■ Set task 1 ■
According to the code review excerpt, which man page does the reviewer want to point to once the submodule documentation overhaul arrives?

■ Source excerpt ■
--- begin ---
The "will not also" sounds a bit off to me. Maybe:
  ...
  Clones of the outer repository will not contain the contents
  of the embedded repository and has no way of knowing how
  to obtain the inner repo. If you meant to add a submodule ...


> +"\n"
> +"      git submodule add <url> %s\n"
> +"\n"
> +"If you added this path by mistake, you can remove it from the\n"
> +"index with:\n"
> +"\n"
> +"      git rm --cached %s\n"
> +"\n"
> +"See \"git help submodule\" for more information."

Once the overhaul of the submodule documentation
comes along[1], we rather want to point at
"man 7 git-submodules", which explains the concepts and
then tell you about commands how to use it. For now the
git-submodule man page is ok.

[1] https://public-inbox.org/git/20170607185354.10050-1-sbeller@google.com/


> +);
> +
> +static void check_embedded_repo(const char *path)
> +{
> +       struct strbuf name = STRBUF_INIT;
> +
> +       if (!warn_on_embedded_repo)
> +               return;
> +       if (!ends_with(path, "/"))
> +               return;
> +
> +       /* Drop trailing slash for aesthetics */
> +       strbuf_addstr(&name, path);
> +       strbuf_strip_suffix(&name, "/");
> +
> +       warning(_("adding embedded git repository: %s"), name.buf);
> +       if (advice_add_embedded_repo) {
> +               advise(embedded_advice, name.buf, name.buf);
> +               /* there may be multiple entries; advise only once */
> +               advice_add_embedded_repo = 0;
> +       }
> +
> +       strbuf_release(&name);
> +}
> +
>  static int add_files(struct dir_struct *dir, int flags)
>  {
>         int i, exit_status = 0;
> @@ -307,12 +348,14 @@ static int add_files(struct dir_struct *dir, int flags)
>                 exit_status = 1;
>         }
>
> -       for (i = 0; i < dir->nr; i++)
> +       for (i = 0; i < dir->nr; i++) {
> +               check_embedded_repo(dir->entries[i]->name);
>                 if (add_file_to_index(&the_index, dir->entries[i]->name, flags)) {
>                         if (!ignore_add_errors)
>                                 die(_("adding files failed"));
>                         exit_status = 1;
>                 }
> +       }
>         return exit_status;
>  }
>
> diff --git a/git-submodule.sh b/git-submodule.sh
> index c0d0e9a4c..e131760ee 100755
> --- a/git-submodule.sh
> +++ b/git-submodule.sh
> @@ -213,7 +213,8 @@ cmd_add()
--- end ---
■ Dataset records ■
--- begin ---
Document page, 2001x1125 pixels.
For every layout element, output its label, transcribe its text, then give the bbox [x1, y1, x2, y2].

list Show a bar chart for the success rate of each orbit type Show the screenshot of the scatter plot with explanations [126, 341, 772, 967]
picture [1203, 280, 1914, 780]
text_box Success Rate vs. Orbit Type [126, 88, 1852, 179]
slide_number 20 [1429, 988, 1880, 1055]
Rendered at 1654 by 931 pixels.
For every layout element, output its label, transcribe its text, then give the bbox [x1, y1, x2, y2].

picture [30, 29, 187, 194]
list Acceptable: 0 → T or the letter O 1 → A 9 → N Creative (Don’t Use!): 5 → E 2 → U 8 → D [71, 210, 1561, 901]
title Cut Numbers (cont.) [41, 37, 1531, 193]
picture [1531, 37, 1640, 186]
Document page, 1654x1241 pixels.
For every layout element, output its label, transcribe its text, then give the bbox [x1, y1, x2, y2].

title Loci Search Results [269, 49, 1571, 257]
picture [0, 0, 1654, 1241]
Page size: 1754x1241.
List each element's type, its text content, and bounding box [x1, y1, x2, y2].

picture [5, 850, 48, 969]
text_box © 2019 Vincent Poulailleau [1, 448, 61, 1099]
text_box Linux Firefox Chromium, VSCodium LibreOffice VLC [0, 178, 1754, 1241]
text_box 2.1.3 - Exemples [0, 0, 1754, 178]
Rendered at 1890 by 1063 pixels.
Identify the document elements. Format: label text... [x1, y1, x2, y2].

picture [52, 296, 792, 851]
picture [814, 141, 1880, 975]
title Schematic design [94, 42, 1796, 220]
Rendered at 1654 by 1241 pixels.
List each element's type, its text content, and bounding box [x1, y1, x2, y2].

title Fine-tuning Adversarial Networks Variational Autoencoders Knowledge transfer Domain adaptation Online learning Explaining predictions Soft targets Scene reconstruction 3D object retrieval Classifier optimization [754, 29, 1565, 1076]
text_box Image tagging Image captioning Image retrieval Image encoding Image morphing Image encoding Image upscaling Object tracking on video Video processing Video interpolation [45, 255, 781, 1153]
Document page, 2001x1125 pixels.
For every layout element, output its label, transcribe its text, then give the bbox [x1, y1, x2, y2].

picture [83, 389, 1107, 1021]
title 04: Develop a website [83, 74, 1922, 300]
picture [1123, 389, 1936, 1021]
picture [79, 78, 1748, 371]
--- end ---
■ Set task 2 ■
From the listing above, copy again verbatim the part that opens with the line containing "Rendered at 1654 by 931 pixels." and closes with the line containing "text_box 2.1.3 - Exemples [0, 0, 1754, 178]", including both of those lines.

■ Correct result 1 ■
"man 7 git-submodules"

■ Correct result 2 ■
Rendered at 1654 by 931 pixels.
For every layout element, output its label, transcribe its text, then give the bbox [x1, y1, x2, y2].

picture [30, 29, 187, 194]
list Acceptable: 0 → T or the letter O 1 → A 9 → N Creative (Don’t Use!): 5 → E 2 → U 8 → D [71, 210, 1561, 901]
title Cut Numbers (cont.) [41, 37, 1531, 193]
picture [1531, 37, 1640, 186]
Document page, 1654x1241 pixels.
For every layout element, output its label, transcribe its text, then give the bbox [x1, y1, x2, y2].

title Loci Search Results [269, 49, 1571, 257]
picture [0, 0, 1654, 1241]
Page size: 1754x1241.
List each element's type, its text content, and bounding box [x1, y1, x2, y2].

picture [5, 850, 48, 969]
text_box © 2019 Vincent Poulailleau [1, 448, 61, 1099]
text_box Linux Firefox Chromium, VSCodium LibreOffice VLC [0, 178, 1754, 1241]
text_box 2.1.3 - Exemples [0, 0, 1754, 178]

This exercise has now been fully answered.